Show that $W \cap W^\perp = \{0\}$ and $W + W^\perp = R^n$
I know that $W^\perp$ contains vectors perpendicular to all vectors in $W$, and that means $W$ and $W^\perp$ are linearly independent, but I have no idea where to start the proof... Can somebody give me some idea of the proof sketch?
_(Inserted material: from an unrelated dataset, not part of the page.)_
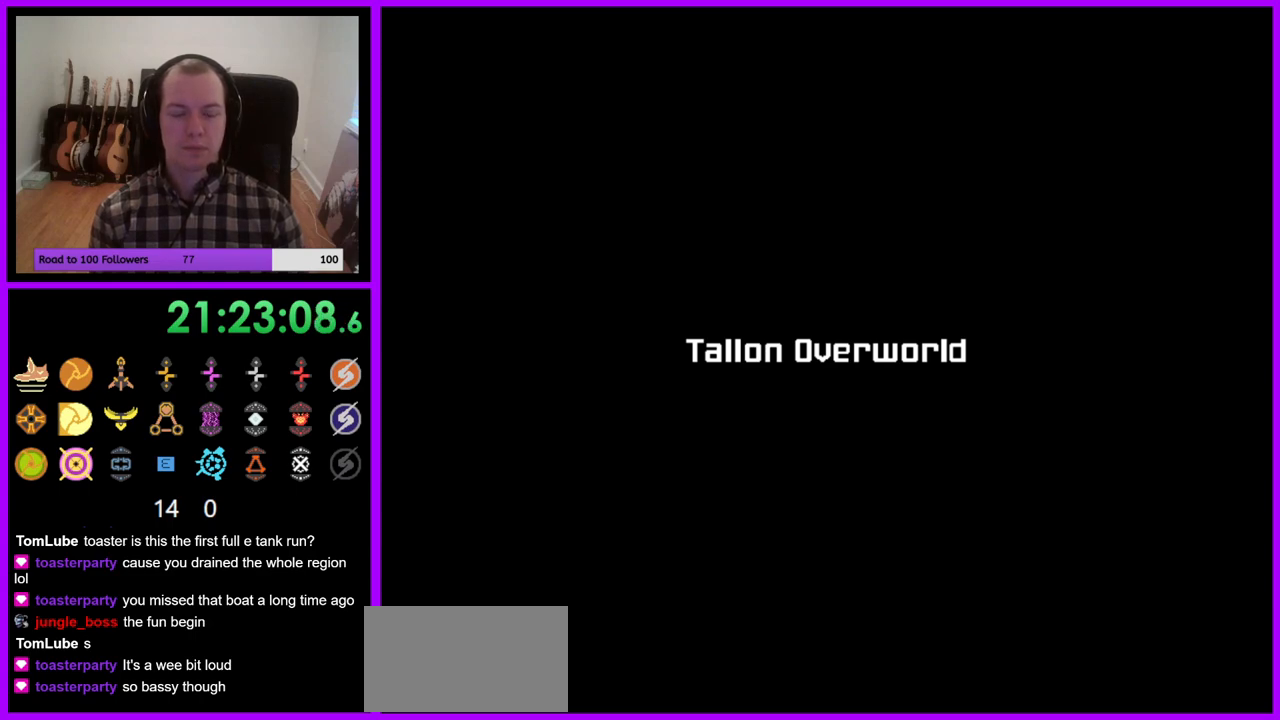
{"buttons": [], "left_stick": "center", "right_stick": "center", "events": []}
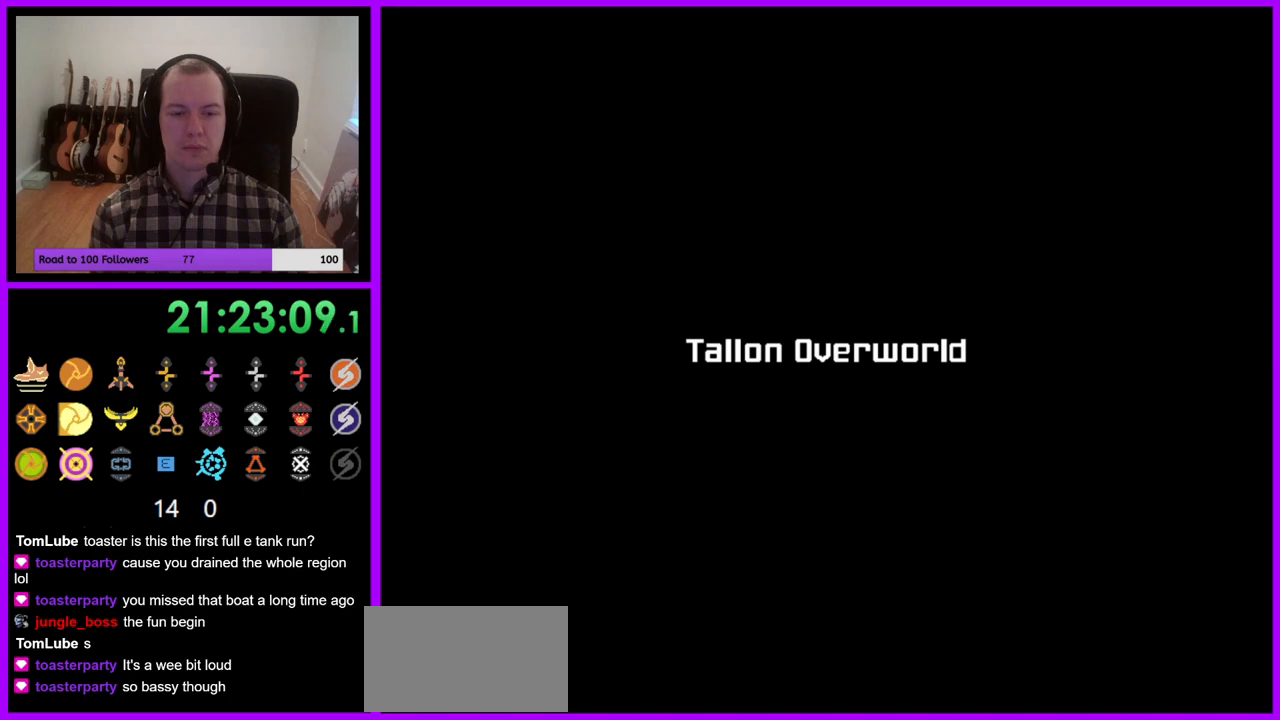
{"buttons": [], "left_stick": "center", "right_stick": "center", "events": []}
Thank you all in advance for the responses.
On
suppose that $H$ is a Hilbert space and $X$ is a closed subset of $H$. we want to show that $X+X^{\bot}=H$ and $X \cap X^{\bot}=\emptyset$. Suppose that $h \in H$ then there is $x \in X$ such that $\Vert h-x\Vert=$$inf${$\Vert h-p\Vert$ :$p \in X$}. ((Because the function $f(p)=||h-p||$ is continuous on $X$ so $f$ achieves $sup ,inf$ in $X$.)) Now Let $x^{\bot}=h-x$,we will show that $x^\bot$$\bot X$. For each$e\gt0$ we have $$||x^\bot||^2=<x^\bot,x^\bot>=<h-x,h-x>=||h-x||^2 \leq ||h-(x+ez)||^2=||x^\bot+ez||^2 \leq ||x\bot||^2+||ez||^2-2Re<x^\bot,ez>$$ so we have $$2Re<x^\bot,z> \leq e||z||^2$$ Since $e$ is arbitrary then $Re<x^\bot,z> \leq 0$ for each $z \in X$. Since $X$ is linear subspace then $<x^\bot,z>=0$,so $x^\bot\in X^\bot$.
HINT
For the first one we have
$$v\in W \cap W^\perp \implies v\cdot v=0 \implies v=0$$
For the second one let $\{v_1,v_2,\ldots,v_k\}$ a basis for $W$ then we can extend that to a basis for $R^n$ by $\{u_1,u_2,\ldots,u_r\}$ with $k+r=n$ and we need to show that the last one is a basis for $W^\perp$.